Abstract

Multi-physics simulation often requires the solution of a suite of interacting physical phenomena, the nature of which may vary both spatially and in time. For example, in a casting simulation there is thermo-mechanical behaviour in the structural mould, whilst in the cast, as the metal cools and solidifies, the buoyancy induced flow ceases and stresses begin to develop. When using a single code to simulate such problems it is conventional to solve each ‘physics’ component over the whole single mesh, using definitions of material properties or source terms to ensure that a solved variable remains zero in the region in which the associated physical phenomenon is not active.

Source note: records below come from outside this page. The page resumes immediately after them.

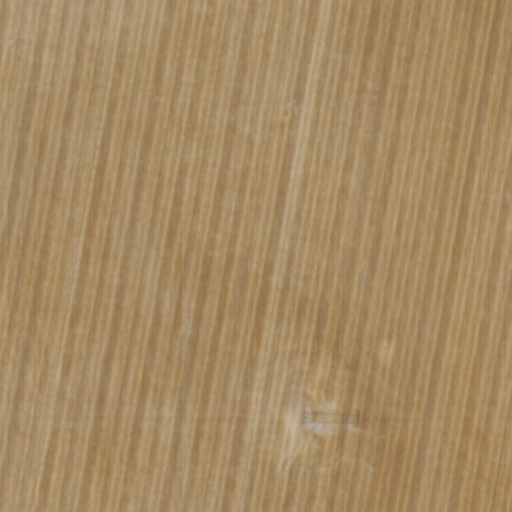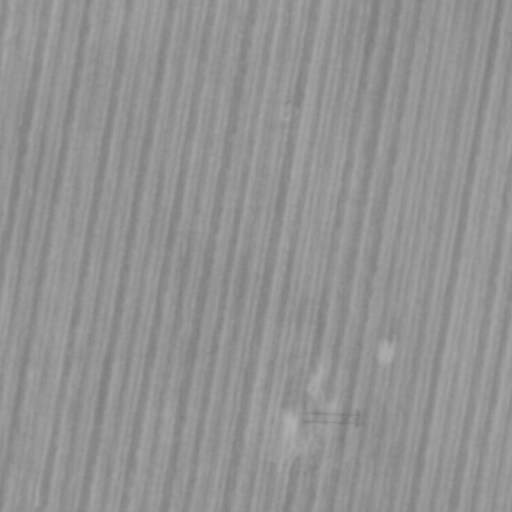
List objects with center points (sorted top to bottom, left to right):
power tower: (304, 415)
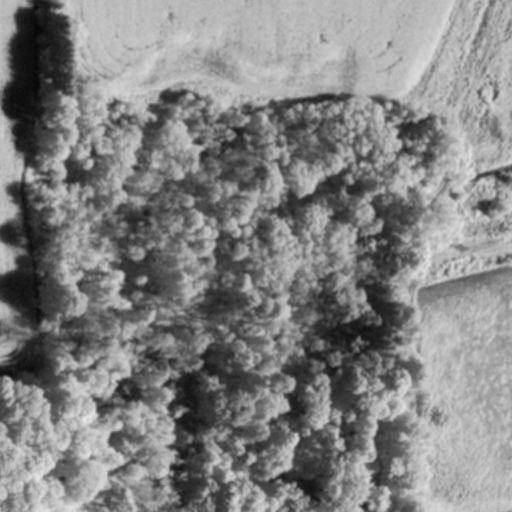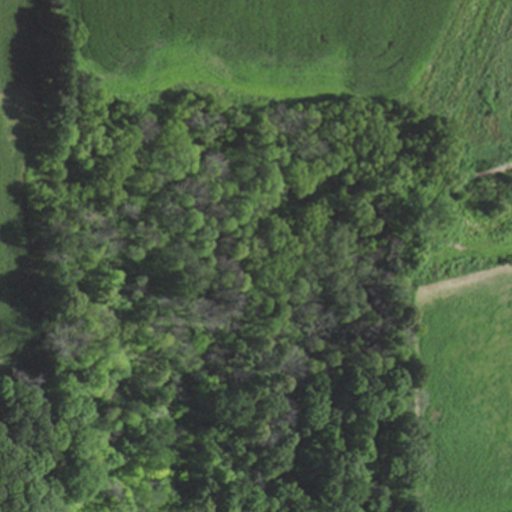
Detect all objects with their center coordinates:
building: (496, 460)
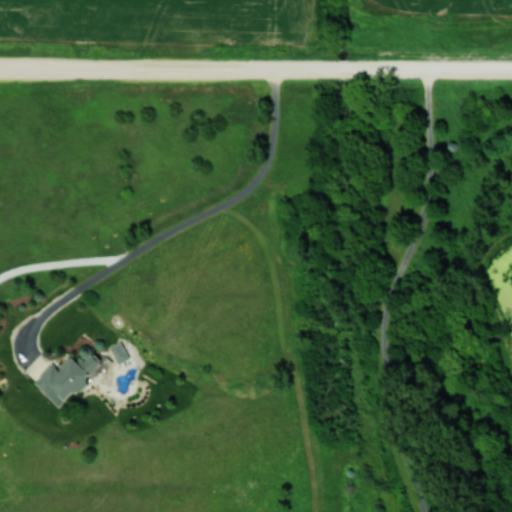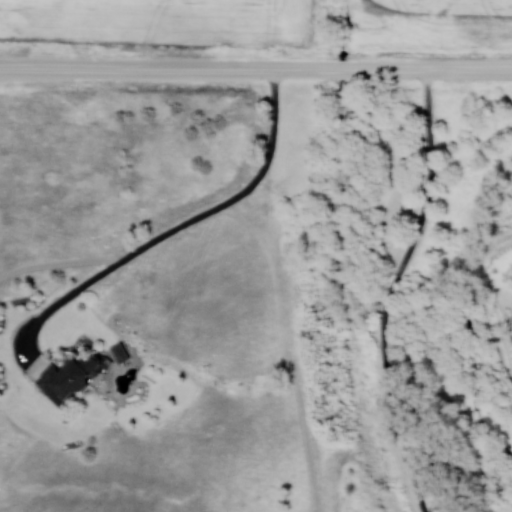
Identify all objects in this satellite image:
crop: (450, 8)
crop: (164, 20)
road: (256, 68)
road: (175, 229)
road: (393, 290)
building: (66, 375)
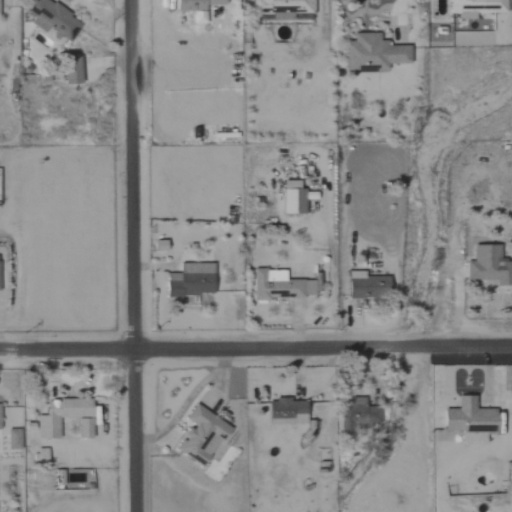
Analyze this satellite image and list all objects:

Although this method is secure, in that it enables any and all the ‘active’ physics to be captured across the whole domain, it is computationally inefficient in both scalar and parallel. An alternative, known as the ‘group’ solver approach, involves more formal domain decomposition whereby specific combinations of physics are solved for on prescribed sub-domains. The ‘group’ solution method has been implemented in a three-dimensional finite volume, unstructured mesh multi-physics code, which is parallelised, employing a multi-phase mesh partitioning capability which attempts to optimise the load balance across the target parallel HPC system. The potential benefits of the ‘group’ solution strategy are evaluated on a class of multi-physics problems involving thermo-fluid–structural interaction on both a single and multi-processor systems. In summary, the ‘group’ solver is a third faster on a single processor than the single domain strategy and preserves its scalability on a parallel cluster system.